4. As the O2 is in your breath, that is, the volume of breathable gas in the third lung bag becomes depleted, the regulator detects the drop in pressure and refills the third lung. There is also a large override button on the top front of the LarV case that allows the swimmer to refill the bag at will. Sometimes the diver just doesn’t agree with how much O2 the LarV thinks he needs and feels the urge to override the regulator
All told, a diver can stay under the surface of the water for three to five hours depending on many variables; a few of which are:
1. Water temperature; soda-lima scrubs better in cooler water temperature. After a dive the soda-lime can is very warm to the touch; it is part of the chemical reaction of the scrubbing process that produces the heat.
2. Individual’s level of physical conditioning allows him to burn more or less of his oxygen supply.
Some nice and important features of closed (UBA) vs open-circuit (SCUBA) systems is that they’re lighter weight, less cumbersome, very quiet, and emit no bubbles!
Undersea life behaves quite a bit differently to a diver who is emitting no bubbles; you just seem more to them like you belong underwater than a SCUBA diver who is off-gassing tremendous bubbles.

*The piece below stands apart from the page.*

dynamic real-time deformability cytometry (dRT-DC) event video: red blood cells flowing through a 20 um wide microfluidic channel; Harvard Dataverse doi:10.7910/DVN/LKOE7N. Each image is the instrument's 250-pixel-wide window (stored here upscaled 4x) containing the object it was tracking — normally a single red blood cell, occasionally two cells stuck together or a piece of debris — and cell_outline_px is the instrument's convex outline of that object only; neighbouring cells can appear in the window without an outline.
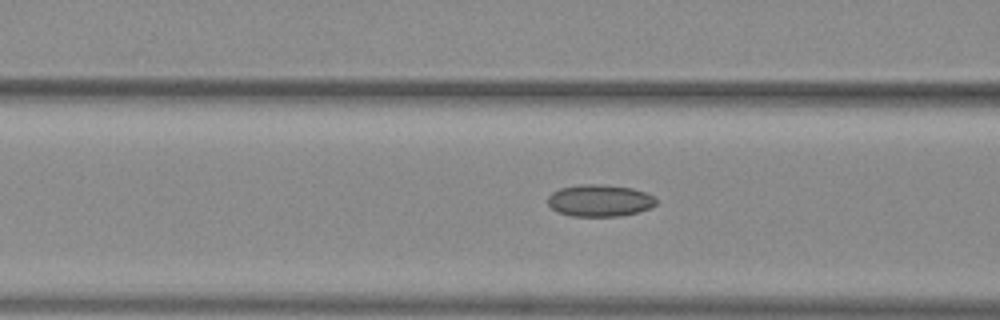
{"species": "common noctule bat (a hibernating species)", "species_latin": "Nyctalus noctula", "temperature_condition": "warm", "stored_images_in_passage": 43, "camera_frame_rate_fps": 3000, "um_per_image_px": 0.085, "animal": {"sex": "female", "body_mass_g": 29.2, "forearm_length_mm": 56.3}, "frame": {"image": 1, "passage_image": 22, "time_ms": 7.0, "image_size_px": [1000, 320], "cell_outline_px": [[656, 204], [652, 208], [620, 216], [572, 216], [560, 212], [552, 208], [548, 204], [548, 196], [552, 192], [560, 188], [580, 184], [604, 184], [632, 188], [644, 192], [652, 196], [656, 200]], "centroid_in_image_um": [50.97, 17.04], "position_along_channel_um": 115.6, "area_um2": 20.11}}
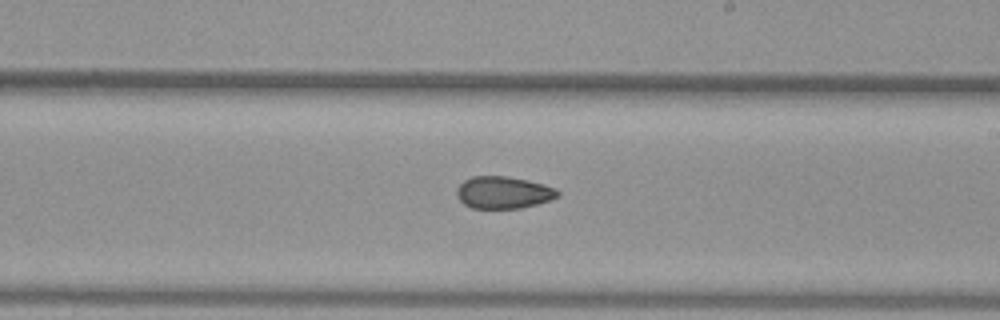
{"frame": {"image": 2, "passage_image": 32, "time_ms": 10.333, "image_size_px": [1000, 320], "cell_outline_px": [[560, 196], [536, 204], [520, 208], [472, 208], [464, 204], [456, 196], [456, 188], [464, 180], [472, 176], [508, 176], [528, 180], [544, 184], [556, 188], [560, 192]], "centroid_in_image_um": [42.78, 16.35], "position_along_channel_um": 246.2, "area_um2": 19.02}}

Those tell-tale bubbles also, of course, reveal to persons on the surface that there are divers below. That one feature makes SCUBA unsuitable for military tactical work.
One of the disadvantages of the military’s tactical UBA breathing apparatus is that it is dangerous to dive deep, having a maximum safe depth of 33 feet of seawater. If you dive much farther below that depth, oxygen become poisonous to the Central Nervous System (CNS). O2 poisoning can cause violent convulsions — it is not ideal for a diver to be rolling around and choking on his tongue at his max depth.
If a diver becomes head-down vertical while diving the LarV, fluid from the chemical reaction in the scrubber can leak down through the inhalation hose and give the diver the most disturbing taste — it’s what is known in the community as a “caustic cocktail.” As you might have guessed, that the fluid is very harmful to the diver.
The Draeger LarV rebreather, in its several configurations, remains one of the best tactical clandestine advantages weapons in the Army Special Forces as well as in the SEAL community today. Imagine having one of these systems on your next recreational dive operation hunting for lobster and other undersea treats that are no longer darting away in fear of your presence. Oh, the possibilities!